• **Exercise**
Reproduce the text of the records below word for word, omitting the pictures.
Provided records below:
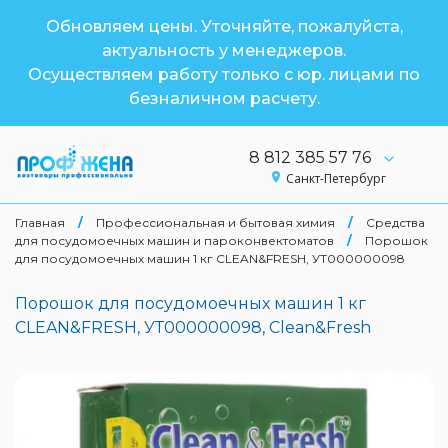
Обновляем цены. Уточняйте, пожалуйста,
актуальность у менеджеров.
Осуществляем работу только с юр. лицами по
безналичном расчету.
8 812 385 57 76
Санкт-Петербург
Главная
/
Профессиональная и бытовая химия
/
Средства
для посудомоечных машин и пароконвектоматов
/
Порошок
для посудомоечных машин 1 кг CLEAN&FRESH, УТ000000098
Порошок для посудомоечных машин 1 кг
CLEAN&FRESH, УТ000000098, Clean&Fresh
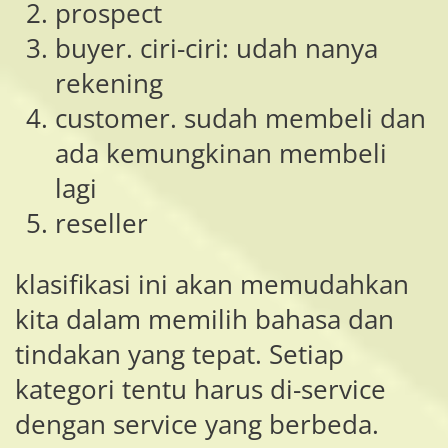
prospect
buyer. ciri-ciri: udah nanya
rekening
customer. sudah membeli dan
ada kemungkinan membeli
lagi
reseller
klasifikasi ini akan memudahkan
kita dalam memilih bahasa dan
tindakan yang tepat. Setiap
kategori tentu harus di-service
dengan service yang berbeda.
End of Provided records.
• **Task output**
Обновляем цены. Уточняйте, пожалуйста,
актуальность у менеджеров.
Осуществляем работу только с юр. лицами по
безналичном расчету.
8 812 385 57 76
Санкт-Петербург
Главная
/
Профессиональная и бытовая химия
/
Средства
для посудомоечных машин и пароконвектоматов
/
Порошок
для посудомоечных машин 1 кг CLEAN&FRESH, УТ000000098
Порошок для посудомоечных машин 1 кг
CLEAN&FRESH, УТ000000098, Clean&Fresh
prospect
buyer. ciri-ciri: udah nanya
rekening
customer. sudah membeli dan
ada kemungkinan membeli
lagi
reseller
klasifikasi ini akan memudahkan
kita dalam memilih bahasa dan
tindakan yang tepat. Setiap
kategori tentu harus di-service
dengan service yang berbeda.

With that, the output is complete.